April 22, 2011
Firearms Industry Responds to Mexico’s Threats of Litigation
This week a Mexican official confirmed that President Felipe Calderon’s government has hired U.S. trial lawyers to investigate possible litigation against U.S. gun manufacturers and firearms retailers, seeking to hold these lawful companies responsible for the criminal misuse of firearms in Mexico. Though the Protection of Lawful Commerce in Arms Act, signed into law in 2005 by then President George W. Bush, prevents such frivolous lawsuits, the mere threat demands a response.
The National Shooting Sports Foundation (NSSF), the trade association for the firearms industry, respects the work of President Calderon to willingly take on his country’s powerful drug cartels; however, we are disappointed that he would seek to hold law-abiding American companies responsible for crime in Mexico. This is especially troubling given investigative reports that show more than 80 percent of the firearms recovered in Mexico do not come from the United States. The most recent of these reports, from the independent research group STRATFOR, determined that less than 12 percent of the guns Mexico seized in 2008 came from the United States.
Furthermore, according to the Bureau of Alcohol, Tobacco, Firearms and Explosives (ATF), firearms traced in Mexico were originally sold at retail not recently, but, on average, 14 years earlier. This is completely inconsistent with any notion that a flood of newly purchased firearms are being illegally smuggled over the border. And let’s not forget that no retail firearm sale can be made in the U.S. until after an FBI criminal background check of the purchaser has been completed.
Exacerbating misconceptions about the firearms used by Mexican drug cartels, even mainstream publications such as the Washington Post, repeat erroneous information. For example, in today’s editorial the paper stated that Mexican drug cartels are “snapping up the military-style machine guns available in U.S. gun shops.” The fact is that machine guns are heavily regulated and virtually never sold at retail in the United States.
Still, in response to concerns over the violence in Mexico, ATF conducted more than 2,000 inspections of firearms dealers along the border. The result? Not a single dealer was charged with committing any crime and only two (or 0.01%) had their licenses revoked for unknown reasons that could have nothing to do with the cartels illegally obtaining firearms from retailers in the United States.

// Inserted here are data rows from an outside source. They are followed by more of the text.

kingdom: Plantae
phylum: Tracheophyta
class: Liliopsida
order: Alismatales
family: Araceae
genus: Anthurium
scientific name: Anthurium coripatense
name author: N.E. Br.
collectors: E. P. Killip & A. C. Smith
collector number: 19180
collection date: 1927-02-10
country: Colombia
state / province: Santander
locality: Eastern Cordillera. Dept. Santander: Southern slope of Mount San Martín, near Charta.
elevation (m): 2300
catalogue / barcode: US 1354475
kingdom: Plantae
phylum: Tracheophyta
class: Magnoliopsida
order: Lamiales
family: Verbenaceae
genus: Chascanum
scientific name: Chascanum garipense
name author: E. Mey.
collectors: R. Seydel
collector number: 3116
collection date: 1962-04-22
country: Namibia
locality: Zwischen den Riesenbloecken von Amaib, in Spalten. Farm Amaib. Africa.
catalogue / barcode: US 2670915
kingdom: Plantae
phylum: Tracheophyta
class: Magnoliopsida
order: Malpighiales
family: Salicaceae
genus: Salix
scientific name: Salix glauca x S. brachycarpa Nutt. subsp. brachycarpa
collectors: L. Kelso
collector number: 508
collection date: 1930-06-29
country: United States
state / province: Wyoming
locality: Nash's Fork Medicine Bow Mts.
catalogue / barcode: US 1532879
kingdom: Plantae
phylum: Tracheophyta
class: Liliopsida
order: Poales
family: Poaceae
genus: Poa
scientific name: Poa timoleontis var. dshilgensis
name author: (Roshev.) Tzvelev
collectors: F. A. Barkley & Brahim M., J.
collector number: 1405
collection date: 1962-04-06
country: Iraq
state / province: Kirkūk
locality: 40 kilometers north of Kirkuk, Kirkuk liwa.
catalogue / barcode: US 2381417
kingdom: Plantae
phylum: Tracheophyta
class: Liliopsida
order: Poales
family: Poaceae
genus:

While these ATF inspections were clearing the law-abiding retailers’ good names, which were being smeared by many in the mainstream press and anti-gun officials in both the United States and Mexico, as many as 150,000 Mexican soldiers defected to work for the drug cartels, bringing their American-made service-issued firearms with them.
Perhaps the Mexican government should seek to file suit against their military personnel actively engaged in such illegal conduct.
Members of the firearms industry take seriously the criminal acquisition and misuse of their products. This is why our industry has for more than a decade partnered with the ATF in a national campaign to make the public aware that it is a serious crime to straw purchase a firearm. The program, called Don’t Lie for the Other Guy, is now funded completely by members of the firearms industry and also helps ATF to educate firearms retailers – whom ATF considers the first line of defense – to better detect and prevent illegal straw purchases.
The firearms industry is one of America’s oldest and most-storied entities. We played a prominent role in America’s westward expansion, continue to serve as the Arsenal for Democracy and support the conservation of America’s wildlife and great outdoors. We are also one of the most regulated industries in the world. From production to distribution, distribution to sale, everything we as an industry do is overseen by the United States government.
Again, we applaud President Calderon for taking steps to stop the cartels when past Mexican administrations paid only lip service and allowed rampant corruption to fester. Still, it is wrong for anyone to blame America’s firearms industry for the problems Mexico is currently facing.